Your tasks:
1/ Quote the Fe3Ga4 summary from "Identification of nontrivial" to "under magnetic field.", word for word.
2/ According to the Fe3Ga4 summary, what does the helical spiral phase transform into when a magnetic field is applied?

Fluctuation-driven topological Hall effect in room-temperature itinerant helimagnet Fe3Ga4

TL;DR

This study reveals a fluctuation-driven topological Hall effect in Fe3Ga4 at room temperature, linked to chiral magnons and nontrivial magnetic phases, challenging traditional understanding of scalar spin chirality origins.

Contribution

It demonstrates a new fluctuation-driven mechanism for the topological Hall effect in a low-symmetry itinerant helimagnet, expanding the scope of materials exhibiting topological magnetic phenomena.

Findings

Room-temperature THE observed in Fe3Ga4.

Identification of nontrivial magnetic phases via neutron scattering.

The helical spiral transforms into a transverse conical state under magnetic field.

Abstract

The topological Hall effect (THE) is a hallmark of a non-trivial geometric spin arrangement in a magnetic metal, originating from a finite scalar spin chirality (SSC). The associated Berry phase is often a consequence of non-coplanar magnetic structures identified by multiple k-vectors. For single-k magnetic structures however with zero SSC, the emergence of a finite topological Hall signal presents a conceptual challenge. Here, we report that a fluctuation-driven mechanism involving chiral magnons is responsible for the observed THE in a low-symmetry compound, monoclinic Fe3Ga4. Through neutron scattering experiments, we discovered several nontrivial magnetic phases in this system. In our focus is the helical spiral phase at room temperature, which transforms into a transverse conical state in applied magnetic field, supporting a significant THE signal up to and above room temperature. Our work offers a fresh perspective in the search for novel materials with intertwined topological magnetic and transport properties.

Supplied records:
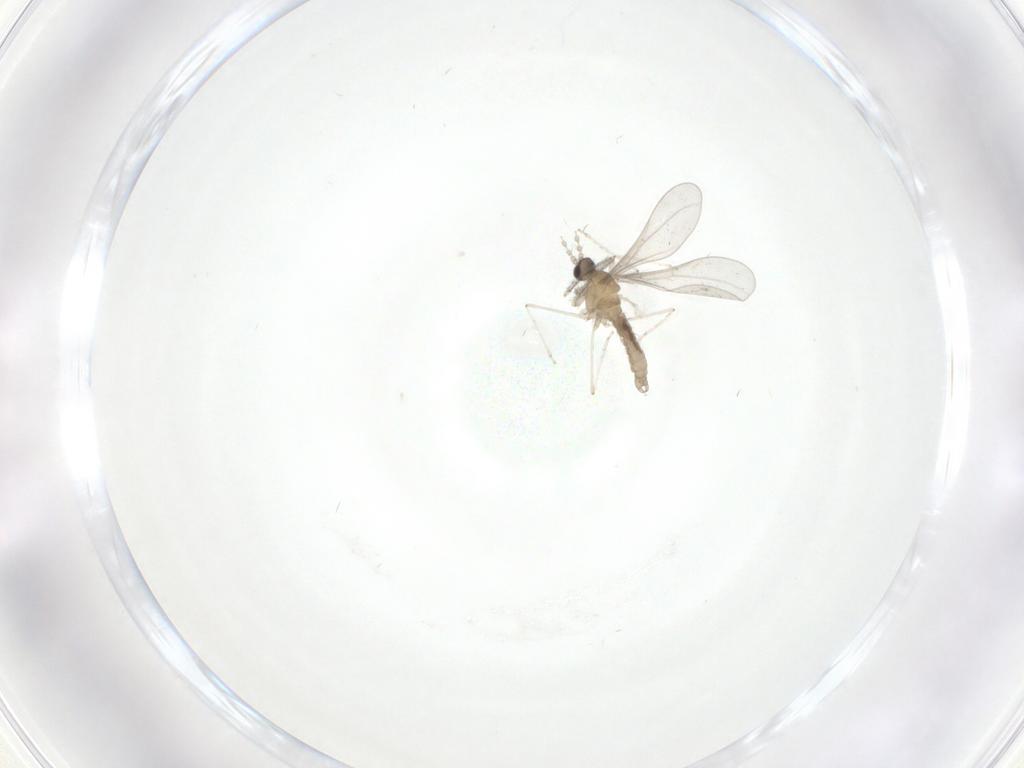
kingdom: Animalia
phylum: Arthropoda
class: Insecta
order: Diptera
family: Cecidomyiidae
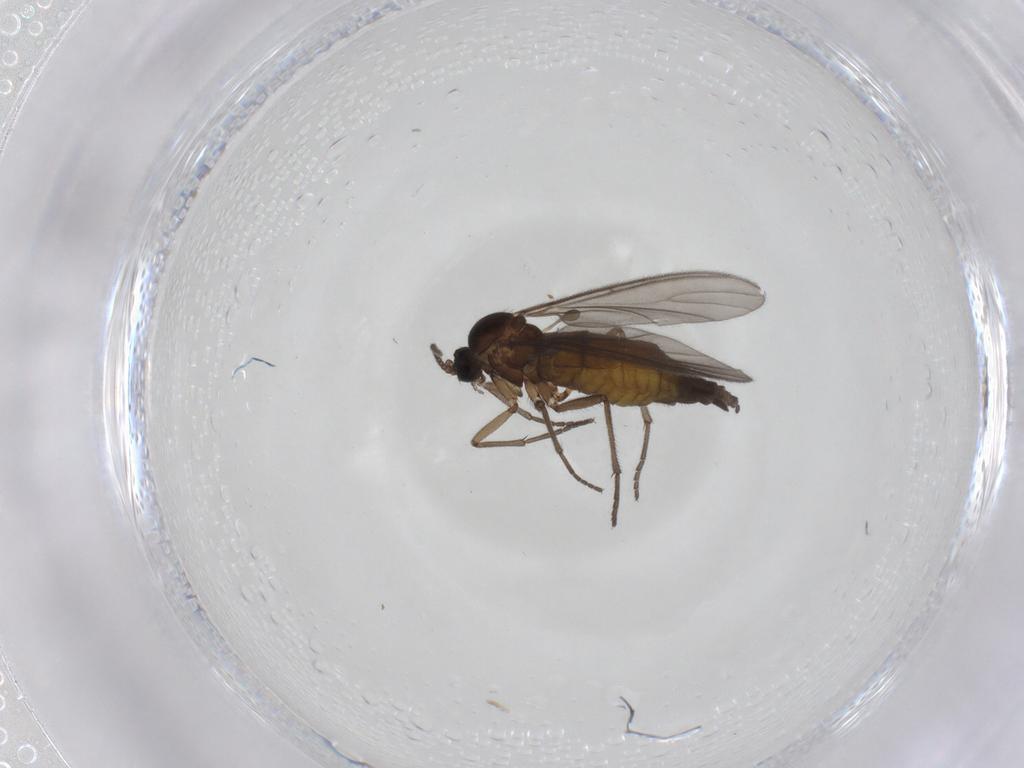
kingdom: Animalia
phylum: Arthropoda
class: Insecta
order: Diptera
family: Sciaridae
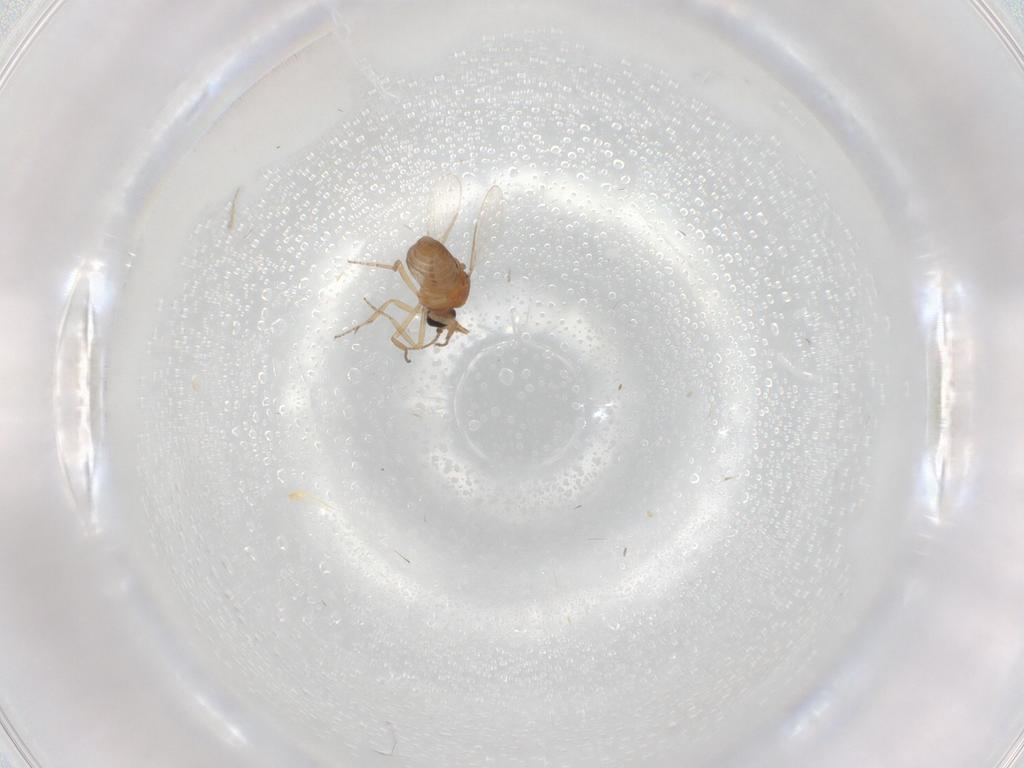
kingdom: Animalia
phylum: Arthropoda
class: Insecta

Solutions by task:
1/
Identification of nontrivial magnetic phases via neutron scattering.

The helical spiral transforms into a transverse conical state under magnetic field.

2/ A transverse conical state.